- _WHAT TO WORK ON_
Each record is to be copied exactly as written.

[Document layout analysis data]

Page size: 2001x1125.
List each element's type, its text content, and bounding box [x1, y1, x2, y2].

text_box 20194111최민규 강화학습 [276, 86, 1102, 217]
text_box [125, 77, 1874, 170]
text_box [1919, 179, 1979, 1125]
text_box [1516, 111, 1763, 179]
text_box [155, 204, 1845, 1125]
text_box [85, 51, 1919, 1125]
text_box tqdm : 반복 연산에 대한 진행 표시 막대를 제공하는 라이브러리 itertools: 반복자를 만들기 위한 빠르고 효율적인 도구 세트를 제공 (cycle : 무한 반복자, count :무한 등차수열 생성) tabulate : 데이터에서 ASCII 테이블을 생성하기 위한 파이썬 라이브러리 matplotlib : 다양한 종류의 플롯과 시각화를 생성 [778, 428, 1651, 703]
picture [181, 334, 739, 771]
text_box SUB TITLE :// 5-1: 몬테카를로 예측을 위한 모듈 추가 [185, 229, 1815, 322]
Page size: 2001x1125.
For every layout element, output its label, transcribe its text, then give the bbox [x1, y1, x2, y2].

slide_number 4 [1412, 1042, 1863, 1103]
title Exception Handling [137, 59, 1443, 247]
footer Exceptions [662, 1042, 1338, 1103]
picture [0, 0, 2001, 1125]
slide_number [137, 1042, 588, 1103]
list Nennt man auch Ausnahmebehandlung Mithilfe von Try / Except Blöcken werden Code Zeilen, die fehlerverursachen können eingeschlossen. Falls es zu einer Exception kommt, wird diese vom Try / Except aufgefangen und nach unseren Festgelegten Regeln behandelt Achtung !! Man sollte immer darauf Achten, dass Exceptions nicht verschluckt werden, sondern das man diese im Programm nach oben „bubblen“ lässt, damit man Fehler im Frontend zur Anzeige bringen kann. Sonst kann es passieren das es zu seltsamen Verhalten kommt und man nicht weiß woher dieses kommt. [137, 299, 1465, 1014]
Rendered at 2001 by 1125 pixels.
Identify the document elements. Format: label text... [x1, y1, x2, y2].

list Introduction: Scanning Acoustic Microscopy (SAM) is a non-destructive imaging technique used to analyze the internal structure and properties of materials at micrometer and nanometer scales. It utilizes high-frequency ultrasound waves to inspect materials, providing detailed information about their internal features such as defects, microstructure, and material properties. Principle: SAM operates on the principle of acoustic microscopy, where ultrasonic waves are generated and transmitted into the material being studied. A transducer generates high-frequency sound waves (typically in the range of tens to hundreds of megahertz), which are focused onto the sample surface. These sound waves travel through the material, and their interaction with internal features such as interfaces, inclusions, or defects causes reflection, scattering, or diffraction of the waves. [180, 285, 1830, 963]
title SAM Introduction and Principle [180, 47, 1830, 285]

- _OUTPUT_
Page size: 2001x1125.
List each element's type, its text content, and bounding box [x1, y1, x2, y2].

text_box 20194111최민규 강화학습 [276, 86, 1102, 217]
text_box [125, 77, 1874, 170]
text_box [1919, 179, 1979, 1125]
text_box [1516, 111, 1763, 179]
text_box [155, 204, 1845, 1125]
text_box [85, 51, 1919, 1125]
text_box tqdm : 반복 연산에 대한 진행 표시 막대를 제공하는 라이브러리 itertools: 반복자를 만들기 위한 빠르고 효율적인 도구 세트를 제공 (cycle : 무한 반복자, count :무한 등차수열 생성) tabulate : 데이터에서 ASCII 테이블을 생성하기 위한 파이썬 라이브러리 matplotlib : 다양한 종류의 플롯과 시각화를 생성 [778, 428, 1651, 703]
picture [181, 334, 739, 771]
text_box SUB TITLE :// 5-1: 몬테카를로 예측을 위한 모듈 추가 [185, 229, 1815, 322]
Page size: 2001x1125.
For every layout element, output its label, transcribe its text, then give the bbox [x1, y1, x2, y2].

slide_number 4 [1412, 1042, 1863, 1103]
title Exception Handling [137, 59, 1443, 247]
footer Exceptions [662, 1042, 1338, 1103]
picture [0, 0, 2001, 1125]
slide_number [137, 1042, 588, 1103]
list Nennt man auch Ausnahmebehandlung Mithilfe von Try / Except Blöcken werden Code Zeilen, die fehlerverursachen können eingeschlossen. Falls es zu einer Exception kommt, wird diese vom Try / Except aufgefangen und nach unseren Festgelegten Regeln behandelt Achtung !! Man sollte immer darauf Achten, dass Exceptions nicht verschluckt werden, sondern das man diese im Programm nach oben „bubblen“ lässt, damit man Fehler im Frontend zur Anzeige bringen kann. Sonst kann es passieren das es zu seltsamen Verhalten kommt und man nicht weiß woher dieses kommt. [137, 299, 1465, 1014]
Rendered at 2001 by 1125 pixels.
Identify the document elements. Format: label text... [x1, y1, x2, y2].

list Introduction: Scanning Acoustic Microscopy (SAM) is a non-destructive imaging technique used to analyze the internal structure and properties of materials at micrometer and nanometer scales. It utilizes high-frequency ultrasound waves to inspect materials, providing detailed information about their internal features such as defects, microstructure, and material properties. Principle: SAM operates on the principle of acoustic microscopy, where ultrasonic waves are generated and transmitted into the material being studied. A transducer generates high-frequency sound waves (typically in the range of tens to hundreds of megahertz), which are focused onto the sample surface. These sound waves travel through the material, and their interaction with internal features such as interfaces, inclusions, or defects causes reflection, scattering, or diffraction of the waves. [180, 285, 1830, 963]
title SAM Introduction and Principle [180, 47, 1830, 285]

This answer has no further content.